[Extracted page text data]
════════════════════

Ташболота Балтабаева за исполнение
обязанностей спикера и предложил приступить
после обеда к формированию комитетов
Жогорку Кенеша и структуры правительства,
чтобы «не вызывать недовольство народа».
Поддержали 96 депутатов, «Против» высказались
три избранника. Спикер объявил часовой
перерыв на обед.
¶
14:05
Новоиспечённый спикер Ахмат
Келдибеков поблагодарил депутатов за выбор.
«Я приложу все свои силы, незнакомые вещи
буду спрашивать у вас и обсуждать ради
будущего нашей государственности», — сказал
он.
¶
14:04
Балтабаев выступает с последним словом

════════════════════

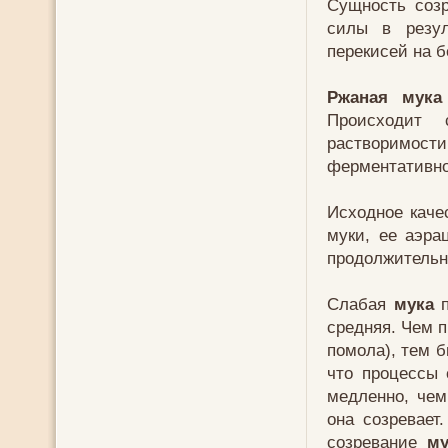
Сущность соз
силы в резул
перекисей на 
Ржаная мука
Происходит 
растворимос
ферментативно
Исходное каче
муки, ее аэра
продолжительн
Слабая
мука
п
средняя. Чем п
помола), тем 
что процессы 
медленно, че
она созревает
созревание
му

════════════════════

What needs to be done
Scan the entries above and copy each line where "силы" occurs.

Task answer
«Я приложу все свои силы, незнакомые вещи
силы в резул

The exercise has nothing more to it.